The problem:
From the records that follow, copy every line in which "round" appears.
:: Records to process
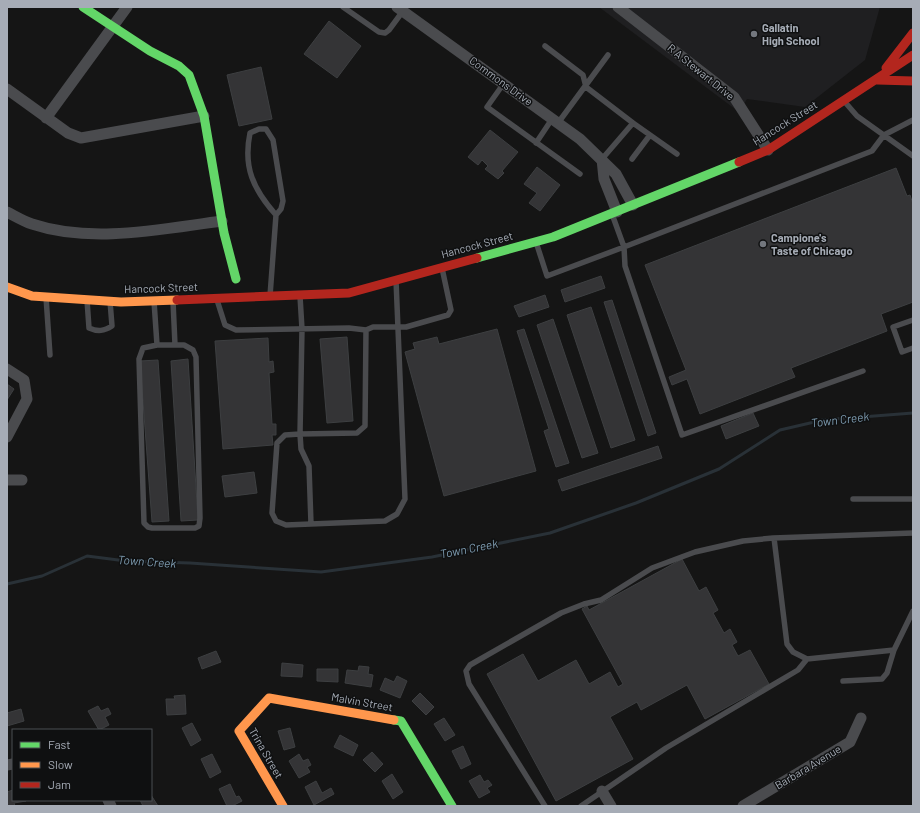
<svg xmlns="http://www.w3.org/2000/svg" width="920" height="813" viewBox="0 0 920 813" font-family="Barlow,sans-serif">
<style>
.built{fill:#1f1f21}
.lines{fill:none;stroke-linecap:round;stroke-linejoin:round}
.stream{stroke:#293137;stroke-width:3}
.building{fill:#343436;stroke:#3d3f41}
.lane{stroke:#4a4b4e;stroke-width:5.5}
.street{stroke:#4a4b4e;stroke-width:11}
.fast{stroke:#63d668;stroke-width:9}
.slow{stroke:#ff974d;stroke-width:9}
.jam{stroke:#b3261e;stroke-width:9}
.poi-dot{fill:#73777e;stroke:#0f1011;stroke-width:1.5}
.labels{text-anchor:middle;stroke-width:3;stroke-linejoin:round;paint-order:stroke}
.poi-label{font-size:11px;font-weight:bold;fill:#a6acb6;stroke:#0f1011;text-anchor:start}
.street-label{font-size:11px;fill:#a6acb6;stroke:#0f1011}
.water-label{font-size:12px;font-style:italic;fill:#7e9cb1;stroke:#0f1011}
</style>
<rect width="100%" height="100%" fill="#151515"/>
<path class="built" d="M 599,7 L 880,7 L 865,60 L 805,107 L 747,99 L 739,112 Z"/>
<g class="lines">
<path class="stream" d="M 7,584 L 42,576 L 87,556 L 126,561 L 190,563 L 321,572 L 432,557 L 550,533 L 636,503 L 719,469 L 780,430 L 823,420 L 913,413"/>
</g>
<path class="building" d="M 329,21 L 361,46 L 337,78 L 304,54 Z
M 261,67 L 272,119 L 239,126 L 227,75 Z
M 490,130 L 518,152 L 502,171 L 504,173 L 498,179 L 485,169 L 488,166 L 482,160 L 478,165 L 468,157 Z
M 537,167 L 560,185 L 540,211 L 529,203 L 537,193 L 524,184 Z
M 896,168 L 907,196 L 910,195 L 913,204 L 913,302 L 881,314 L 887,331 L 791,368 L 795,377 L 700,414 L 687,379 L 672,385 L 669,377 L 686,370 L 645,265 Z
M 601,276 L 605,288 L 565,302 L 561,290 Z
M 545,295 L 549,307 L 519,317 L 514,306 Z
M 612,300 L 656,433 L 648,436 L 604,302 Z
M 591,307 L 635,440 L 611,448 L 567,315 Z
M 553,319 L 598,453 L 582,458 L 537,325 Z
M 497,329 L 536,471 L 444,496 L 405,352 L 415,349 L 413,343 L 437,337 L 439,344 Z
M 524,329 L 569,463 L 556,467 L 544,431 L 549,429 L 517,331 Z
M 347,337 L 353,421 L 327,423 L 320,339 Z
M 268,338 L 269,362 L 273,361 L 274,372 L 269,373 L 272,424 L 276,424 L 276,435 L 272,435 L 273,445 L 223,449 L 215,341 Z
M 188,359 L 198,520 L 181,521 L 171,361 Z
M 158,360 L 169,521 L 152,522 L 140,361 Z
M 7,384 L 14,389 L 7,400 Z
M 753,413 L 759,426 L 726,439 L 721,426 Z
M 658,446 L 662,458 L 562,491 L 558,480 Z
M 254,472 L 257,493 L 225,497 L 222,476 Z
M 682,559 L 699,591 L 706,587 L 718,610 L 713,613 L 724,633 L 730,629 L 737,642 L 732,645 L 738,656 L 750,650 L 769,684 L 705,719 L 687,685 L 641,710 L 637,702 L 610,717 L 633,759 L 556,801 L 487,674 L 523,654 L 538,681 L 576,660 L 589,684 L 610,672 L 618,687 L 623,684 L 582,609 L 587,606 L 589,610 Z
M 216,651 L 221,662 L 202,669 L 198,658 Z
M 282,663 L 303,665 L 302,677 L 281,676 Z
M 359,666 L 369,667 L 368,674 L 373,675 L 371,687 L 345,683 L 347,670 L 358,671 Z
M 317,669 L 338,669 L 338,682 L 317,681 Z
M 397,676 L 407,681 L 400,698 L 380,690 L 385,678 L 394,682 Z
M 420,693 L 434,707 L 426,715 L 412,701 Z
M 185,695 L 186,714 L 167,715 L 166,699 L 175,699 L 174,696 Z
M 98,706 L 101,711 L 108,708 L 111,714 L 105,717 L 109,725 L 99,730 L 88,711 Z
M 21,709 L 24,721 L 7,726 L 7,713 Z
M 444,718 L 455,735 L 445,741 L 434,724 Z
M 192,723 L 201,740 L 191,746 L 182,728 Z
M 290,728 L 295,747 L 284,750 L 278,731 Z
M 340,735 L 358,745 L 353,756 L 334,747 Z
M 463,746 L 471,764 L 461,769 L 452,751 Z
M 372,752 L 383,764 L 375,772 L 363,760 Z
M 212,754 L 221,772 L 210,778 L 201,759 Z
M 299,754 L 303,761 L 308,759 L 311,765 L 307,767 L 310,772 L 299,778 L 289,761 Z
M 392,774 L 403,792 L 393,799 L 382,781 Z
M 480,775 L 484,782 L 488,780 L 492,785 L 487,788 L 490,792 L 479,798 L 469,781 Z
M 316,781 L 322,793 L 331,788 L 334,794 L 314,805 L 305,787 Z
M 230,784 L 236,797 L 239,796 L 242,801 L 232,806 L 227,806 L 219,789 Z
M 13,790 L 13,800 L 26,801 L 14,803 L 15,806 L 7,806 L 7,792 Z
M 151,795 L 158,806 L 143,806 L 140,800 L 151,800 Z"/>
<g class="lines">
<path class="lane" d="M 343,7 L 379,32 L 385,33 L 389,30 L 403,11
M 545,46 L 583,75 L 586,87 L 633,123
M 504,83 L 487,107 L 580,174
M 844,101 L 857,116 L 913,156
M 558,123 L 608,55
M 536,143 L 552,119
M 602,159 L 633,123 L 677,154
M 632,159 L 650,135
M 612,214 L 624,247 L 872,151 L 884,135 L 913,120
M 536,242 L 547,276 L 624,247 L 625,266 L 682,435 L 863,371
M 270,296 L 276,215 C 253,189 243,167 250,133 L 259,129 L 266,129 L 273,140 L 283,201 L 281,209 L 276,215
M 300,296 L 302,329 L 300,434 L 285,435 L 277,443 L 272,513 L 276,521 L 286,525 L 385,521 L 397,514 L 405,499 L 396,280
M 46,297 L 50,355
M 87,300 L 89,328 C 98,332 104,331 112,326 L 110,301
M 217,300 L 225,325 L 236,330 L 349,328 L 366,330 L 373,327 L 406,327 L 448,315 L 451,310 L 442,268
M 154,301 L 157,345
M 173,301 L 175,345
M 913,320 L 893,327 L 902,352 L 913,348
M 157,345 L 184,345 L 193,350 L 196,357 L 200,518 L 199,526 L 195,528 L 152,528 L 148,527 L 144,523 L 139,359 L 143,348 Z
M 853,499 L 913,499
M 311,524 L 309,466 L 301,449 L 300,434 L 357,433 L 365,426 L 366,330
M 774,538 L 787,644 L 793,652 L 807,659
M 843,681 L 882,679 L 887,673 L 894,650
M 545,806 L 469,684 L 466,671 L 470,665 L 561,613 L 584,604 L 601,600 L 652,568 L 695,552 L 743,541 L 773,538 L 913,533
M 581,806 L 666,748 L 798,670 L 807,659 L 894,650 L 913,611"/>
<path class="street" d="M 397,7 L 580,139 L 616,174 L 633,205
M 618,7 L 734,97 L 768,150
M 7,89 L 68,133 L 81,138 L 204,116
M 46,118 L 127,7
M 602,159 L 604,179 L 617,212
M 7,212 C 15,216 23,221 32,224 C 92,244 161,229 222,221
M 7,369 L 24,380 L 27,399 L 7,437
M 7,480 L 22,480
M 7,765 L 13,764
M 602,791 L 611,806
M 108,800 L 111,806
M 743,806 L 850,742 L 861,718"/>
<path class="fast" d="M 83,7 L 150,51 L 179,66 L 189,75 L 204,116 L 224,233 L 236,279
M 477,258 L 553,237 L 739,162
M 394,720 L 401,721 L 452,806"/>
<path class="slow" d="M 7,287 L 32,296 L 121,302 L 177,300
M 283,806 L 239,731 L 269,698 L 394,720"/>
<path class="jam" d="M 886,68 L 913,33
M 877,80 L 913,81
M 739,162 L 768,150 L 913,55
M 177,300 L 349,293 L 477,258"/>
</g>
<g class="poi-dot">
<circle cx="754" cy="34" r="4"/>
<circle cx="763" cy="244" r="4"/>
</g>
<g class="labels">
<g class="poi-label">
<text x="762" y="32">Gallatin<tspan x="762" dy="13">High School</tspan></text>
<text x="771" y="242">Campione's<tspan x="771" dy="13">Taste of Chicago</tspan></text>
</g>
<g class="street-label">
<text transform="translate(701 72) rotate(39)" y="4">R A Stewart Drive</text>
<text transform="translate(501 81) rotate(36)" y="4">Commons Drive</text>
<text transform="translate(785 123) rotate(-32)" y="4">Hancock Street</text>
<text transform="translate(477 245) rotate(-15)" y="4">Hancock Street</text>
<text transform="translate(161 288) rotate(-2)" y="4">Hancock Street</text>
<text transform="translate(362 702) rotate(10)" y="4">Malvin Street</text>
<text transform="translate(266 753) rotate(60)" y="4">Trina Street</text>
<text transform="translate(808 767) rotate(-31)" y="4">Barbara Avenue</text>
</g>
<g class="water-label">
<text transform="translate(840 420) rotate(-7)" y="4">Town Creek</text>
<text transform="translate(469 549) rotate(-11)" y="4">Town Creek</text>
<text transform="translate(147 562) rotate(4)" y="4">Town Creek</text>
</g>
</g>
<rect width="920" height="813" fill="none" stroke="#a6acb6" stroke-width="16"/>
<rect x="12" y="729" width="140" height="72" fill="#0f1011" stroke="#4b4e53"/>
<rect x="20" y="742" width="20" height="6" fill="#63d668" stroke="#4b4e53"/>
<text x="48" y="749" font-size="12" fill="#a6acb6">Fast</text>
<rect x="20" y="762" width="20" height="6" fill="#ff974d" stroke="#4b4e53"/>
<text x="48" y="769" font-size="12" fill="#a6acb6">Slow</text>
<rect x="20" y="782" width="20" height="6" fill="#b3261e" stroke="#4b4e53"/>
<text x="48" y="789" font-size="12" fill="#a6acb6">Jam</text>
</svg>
::::
:: Records to process
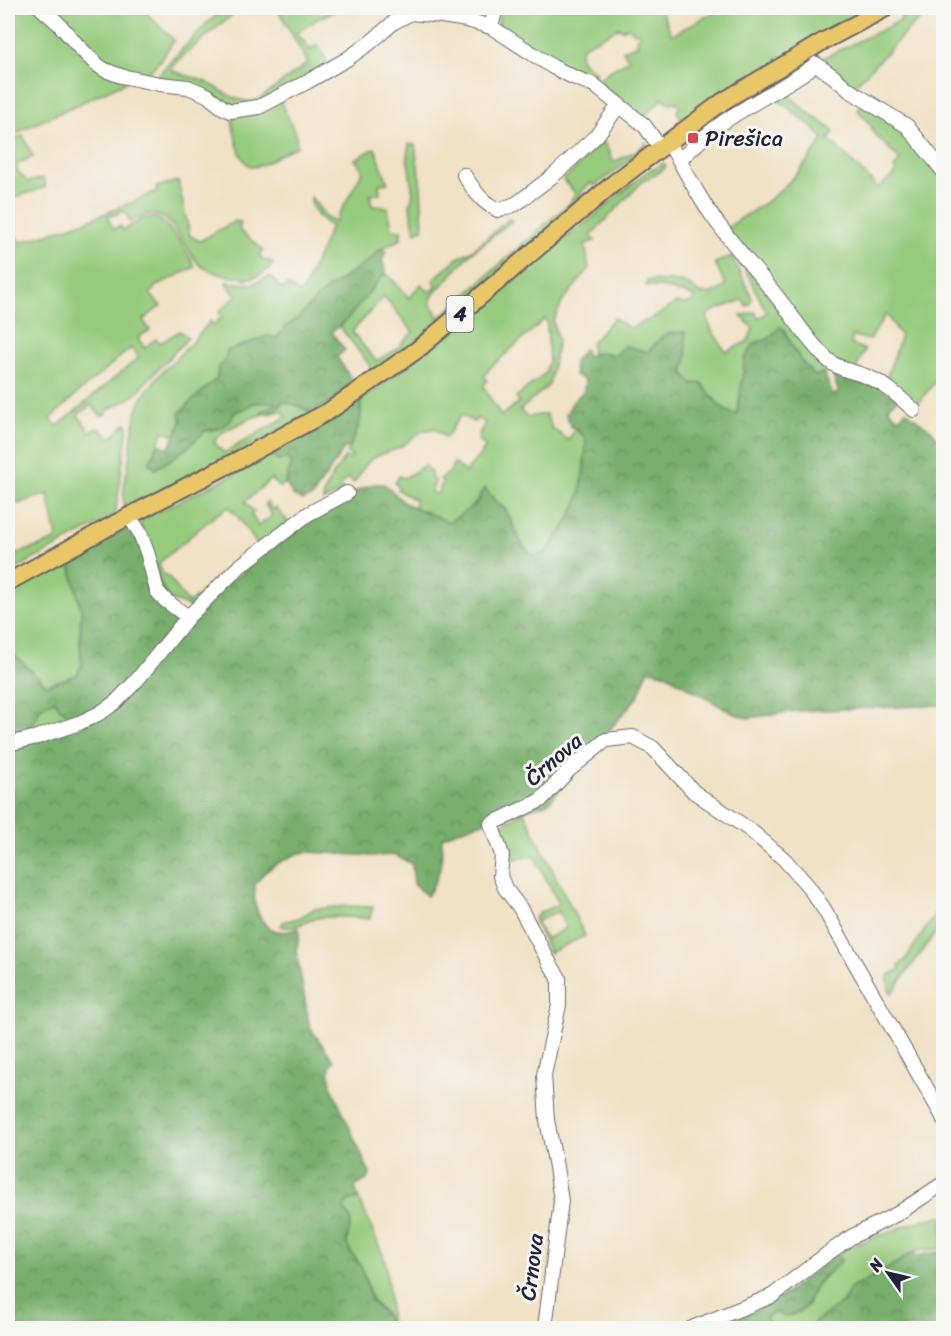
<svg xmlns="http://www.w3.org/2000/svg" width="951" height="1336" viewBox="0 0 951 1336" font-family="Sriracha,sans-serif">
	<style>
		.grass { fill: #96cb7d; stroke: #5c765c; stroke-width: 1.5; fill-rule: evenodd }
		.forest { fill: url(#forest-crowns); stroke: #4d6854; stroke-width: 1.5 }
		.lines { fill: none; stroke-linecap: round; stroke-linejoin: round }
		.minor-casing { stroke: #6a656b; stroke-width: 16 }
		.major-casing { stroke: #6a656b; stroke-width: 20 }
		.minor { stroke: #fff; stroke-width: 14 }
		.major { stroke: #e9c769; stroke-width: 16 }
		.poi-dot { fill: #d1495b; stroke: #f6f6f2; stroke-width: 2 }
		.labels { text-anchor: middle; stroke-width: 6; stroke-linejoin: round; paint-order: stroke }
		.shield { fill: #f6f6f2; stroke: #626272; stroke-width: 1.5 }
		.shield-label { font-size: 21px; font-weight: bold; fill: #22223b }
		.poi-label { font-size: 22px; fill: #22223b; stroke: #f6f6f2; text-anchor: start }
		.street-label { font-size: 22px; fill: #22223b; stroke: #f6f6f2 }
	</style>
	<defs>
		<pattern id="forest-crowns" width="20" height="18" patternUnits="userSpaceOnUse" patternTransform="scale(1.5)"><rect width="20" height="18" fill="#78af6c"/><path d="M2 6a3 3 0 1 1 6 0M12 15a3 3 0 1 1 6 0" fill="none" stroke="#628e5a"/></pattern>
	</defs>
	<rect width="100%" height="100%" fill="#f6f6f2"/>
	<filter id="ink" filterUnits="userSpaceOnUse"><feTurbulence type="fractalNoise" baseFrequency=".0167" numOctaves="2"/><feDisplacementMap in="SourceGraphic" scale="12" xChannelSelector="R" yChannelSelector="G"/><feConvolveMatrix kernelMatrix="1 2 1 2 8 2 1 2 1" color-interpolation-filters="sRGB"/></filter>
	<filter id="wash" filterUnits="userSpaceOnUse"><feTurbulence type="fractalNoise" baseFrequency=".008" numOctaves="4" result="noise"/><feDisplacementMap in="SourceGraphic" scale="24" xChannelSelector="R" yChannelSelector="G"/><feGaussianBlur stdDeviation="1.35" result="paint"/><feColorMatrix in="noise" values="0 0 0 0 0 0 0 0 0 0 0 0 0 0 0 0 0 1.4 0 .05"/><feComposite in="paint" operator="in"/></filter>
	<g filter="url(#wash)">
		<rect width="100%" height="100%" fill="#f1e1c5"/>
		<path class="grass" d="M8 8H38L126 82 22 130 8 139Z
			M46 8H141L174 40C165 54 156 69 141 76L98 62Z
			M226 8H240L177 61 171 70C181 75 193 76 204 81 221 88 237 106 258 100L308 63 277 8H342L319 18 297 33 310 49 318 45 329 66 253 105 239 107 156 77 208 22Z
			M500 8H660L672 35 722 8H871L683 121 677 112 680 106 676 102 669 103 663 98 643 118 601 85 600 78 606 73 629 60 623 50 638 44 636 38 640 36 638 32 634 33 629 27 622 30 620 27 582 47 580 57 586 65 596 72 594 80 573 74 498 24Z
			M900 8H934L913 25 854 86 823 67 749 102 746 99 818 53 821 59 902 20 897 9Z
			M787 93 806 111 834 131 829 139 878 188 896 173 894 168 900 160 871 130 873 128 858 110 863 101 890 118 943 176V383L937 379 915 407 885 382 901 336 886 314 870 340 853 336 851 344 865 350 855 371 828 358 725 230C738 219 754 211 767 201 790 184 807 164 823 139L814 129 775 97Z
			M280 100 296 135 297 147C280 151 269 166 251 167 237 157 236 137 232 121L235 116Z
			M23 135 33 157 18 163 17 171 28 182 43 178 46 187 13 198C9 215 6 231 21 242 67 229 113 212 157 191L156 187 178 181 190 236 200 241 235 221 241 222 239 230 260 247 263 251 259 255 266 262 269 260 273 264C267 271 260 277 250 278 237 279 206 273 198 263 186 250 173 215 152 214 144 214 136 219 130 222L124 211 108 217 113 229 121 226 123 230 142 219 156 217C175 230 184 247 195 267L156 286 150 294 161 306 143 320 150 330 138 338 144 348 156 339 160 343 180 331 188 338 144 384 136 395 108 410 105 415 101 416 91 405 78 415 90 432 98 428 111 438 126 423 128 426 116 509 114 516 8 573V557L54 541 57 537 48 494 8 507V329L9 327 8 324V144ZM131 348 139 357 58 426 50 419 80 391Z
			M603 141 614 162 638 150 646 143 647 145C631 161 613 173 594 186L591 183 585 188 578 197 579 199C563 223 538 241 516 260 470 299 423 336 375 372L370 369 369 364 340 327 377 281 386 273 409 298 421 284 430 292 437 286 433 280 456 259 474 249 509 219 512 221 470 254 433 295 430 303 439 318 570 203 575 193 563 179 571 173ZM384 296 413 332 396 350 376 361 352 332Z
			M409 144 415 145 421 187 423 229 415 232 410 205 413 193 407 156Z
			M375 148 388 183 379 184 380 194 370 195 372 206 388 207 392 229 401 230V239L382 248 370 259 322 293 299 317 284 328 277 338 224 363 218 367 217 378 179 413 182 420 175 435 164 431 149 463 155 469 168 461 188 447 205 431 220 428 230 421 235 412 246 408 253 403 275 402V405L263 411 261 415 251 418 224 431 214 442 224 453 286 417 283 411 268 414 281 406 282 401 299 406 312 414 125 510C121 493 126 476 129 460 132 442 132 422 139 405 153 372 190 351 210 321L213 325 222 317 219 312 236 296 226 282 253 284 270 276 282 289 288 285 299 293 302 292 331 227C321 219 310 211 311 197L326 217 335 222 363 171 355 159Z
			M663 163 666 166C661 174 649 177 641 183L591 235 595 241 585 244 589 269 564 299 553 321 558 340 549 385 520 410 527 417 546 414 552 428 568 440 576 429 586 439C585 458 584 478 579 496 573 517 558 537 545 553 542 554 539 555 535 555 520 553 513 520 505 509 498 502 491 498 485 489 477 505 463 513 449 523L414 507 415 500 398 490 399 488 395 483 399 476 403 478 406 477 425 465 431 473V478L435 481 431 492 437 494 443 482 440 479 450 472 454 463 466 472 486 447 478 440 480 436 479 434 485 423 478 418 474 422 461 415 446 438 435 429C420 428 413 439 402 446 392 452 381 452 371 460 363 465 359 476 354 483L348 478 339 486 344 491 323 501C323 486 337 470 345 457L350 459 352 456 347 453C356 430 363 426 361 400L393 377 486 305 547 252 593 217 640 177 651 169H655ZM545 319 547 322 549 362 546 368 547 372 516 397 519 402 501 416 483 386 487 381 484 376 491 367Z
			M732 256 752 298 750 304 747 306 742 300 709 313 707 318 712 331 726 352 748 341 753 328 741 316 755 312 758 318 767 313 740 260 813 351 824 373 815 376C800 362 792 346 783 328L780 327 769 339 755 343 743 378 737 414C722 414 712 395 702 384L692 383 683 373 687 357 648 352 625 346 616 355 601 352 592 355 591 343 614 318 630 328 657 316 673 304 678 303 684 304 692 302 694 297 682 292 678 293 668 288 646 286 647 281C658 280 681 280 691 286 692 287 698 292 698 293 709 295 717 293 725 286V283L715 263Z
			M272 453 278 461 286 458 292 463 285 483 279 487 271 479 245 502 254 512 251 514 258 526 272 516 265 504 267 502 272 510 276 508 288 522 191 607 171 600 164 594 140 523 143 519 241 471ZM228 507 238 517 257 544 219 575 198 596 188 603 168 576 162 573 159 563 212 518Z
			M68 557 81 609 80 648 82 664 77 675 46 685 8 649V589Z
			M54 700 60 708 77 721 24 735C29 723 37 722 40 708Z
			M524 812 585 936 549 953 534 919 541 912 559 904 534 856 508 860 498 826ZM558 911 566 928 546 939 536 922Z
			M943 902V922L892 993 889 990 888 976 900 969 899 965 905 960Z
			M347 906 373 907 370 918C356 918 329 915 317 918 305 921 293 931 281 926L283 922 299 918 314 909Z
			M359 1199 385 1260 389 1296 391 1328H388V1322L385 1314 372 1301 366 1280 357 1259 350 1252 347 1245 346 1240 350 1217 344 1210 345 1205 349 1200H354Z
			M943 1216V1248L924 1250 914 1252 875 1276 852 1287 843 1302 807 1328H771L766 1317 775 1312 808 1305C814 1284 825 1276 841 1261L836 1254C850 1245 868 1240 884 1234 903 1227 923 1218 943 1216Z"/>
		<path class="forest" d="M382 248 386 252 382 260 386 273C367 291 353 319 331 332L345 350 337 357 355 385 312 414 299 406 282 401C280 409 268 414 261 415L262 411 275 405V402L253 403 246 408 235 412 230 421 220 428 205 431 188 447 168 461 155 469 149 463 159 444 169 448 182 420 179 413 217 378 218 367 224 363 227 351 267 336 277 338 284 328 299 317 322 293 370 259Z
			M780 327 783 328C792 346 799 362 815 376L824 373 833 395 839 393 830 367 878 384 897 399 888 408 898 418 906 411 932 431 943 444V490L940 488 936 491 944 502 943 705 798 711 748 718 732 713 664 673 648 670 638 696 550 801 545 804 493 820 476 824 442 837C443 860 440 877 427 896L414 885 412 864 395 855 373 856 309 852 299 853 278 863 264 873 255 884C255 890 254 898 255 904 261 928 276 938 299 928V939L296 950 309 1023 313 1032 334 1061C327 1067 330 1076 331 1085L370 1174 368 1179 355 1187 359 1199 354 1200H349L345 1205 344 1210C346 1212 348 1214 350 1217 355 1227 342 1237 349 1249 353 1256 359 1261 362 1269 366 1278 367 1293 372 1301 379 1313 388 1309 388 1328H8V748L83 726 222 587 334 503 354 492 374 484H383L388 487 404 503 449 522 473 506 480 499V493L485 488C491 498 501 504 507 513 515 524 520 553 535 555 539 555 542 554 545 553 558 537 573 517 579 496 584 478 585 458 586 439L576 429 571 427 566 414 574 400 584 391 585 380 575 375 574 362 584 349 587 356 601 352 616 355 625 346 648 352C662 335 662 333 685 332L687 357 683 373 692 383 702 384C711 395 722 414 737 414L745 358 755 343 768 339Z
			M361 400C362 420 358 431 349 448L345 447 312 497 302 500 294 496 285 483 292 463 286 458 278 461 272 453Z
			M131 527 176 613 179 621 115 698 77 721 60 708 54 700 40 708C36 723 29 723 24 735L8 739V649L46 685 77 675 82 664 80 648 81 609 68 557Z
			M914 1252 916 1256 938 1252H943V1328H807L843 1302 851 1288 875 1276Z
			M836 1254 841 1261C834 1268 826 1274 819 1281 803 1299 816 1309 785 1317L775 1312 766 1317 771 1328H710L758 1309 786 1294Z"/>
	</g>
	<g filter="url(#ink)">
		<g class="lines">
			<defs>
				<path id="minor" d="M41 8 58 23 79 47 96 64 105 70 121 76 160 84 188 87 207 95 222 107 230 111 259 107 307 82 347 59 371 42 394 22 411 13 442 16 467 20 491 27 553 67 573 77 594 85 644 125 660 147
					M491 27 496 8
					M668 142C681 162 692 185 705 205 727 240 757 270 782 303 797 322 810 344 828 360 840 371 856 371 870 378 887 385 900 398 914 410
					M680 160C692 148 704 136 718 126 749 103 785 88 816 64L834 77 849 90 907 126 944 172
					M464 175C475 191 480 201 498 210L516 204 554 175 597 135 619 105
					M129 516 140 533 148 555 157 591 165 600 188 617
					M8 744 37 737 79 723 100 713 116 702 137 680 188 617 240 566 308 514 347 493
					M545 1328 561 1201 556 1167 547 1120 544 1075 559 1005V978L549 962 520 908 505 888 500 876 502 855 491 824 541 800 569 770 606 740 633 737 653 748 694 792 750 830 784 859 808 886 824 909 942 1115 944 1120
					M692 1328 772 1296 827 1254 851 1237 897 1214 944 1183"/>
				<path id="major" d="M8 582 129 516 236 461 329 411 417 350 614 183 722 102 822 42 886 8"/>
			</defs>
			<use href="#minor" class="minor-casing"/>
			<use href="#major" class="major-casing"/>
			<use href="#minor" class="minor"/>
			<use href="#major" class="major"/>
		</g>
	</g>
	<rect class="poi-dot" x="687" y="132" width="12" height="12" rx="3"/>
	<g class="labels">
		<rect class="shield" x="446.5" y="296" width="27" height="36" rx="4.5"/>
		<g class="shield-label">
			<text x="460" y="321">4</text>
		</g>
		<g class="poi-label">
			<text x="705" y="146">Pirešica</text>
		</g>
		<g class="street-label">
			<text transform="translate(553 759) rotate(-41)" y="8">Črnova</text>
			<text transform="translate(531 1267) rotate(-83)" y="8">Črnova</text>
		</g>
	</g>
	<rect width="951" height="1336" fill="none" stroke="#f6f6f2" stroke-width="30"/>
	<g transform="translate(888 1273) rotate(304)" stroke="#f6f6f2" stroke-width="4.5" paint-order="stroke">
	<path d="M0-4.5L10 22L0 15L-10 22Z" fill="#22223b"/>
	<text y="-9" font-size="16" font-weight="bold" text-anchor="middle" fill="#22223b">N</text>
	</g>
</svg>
::::
Exercise response:
.lines{fill:none;stroke-linecap:round;stroke-linejoin:round}
.labels{text-anchor:middle;stroke-width:3;stroke-linejoin:round;paint-order:stroke}
		.lines { fill: none; stroke-linecap: round; stroke-linejoin: round }
		.labels { text-anchor: middle; stroke-width: 6; stroke-linejoin: round; paint-order: stroke }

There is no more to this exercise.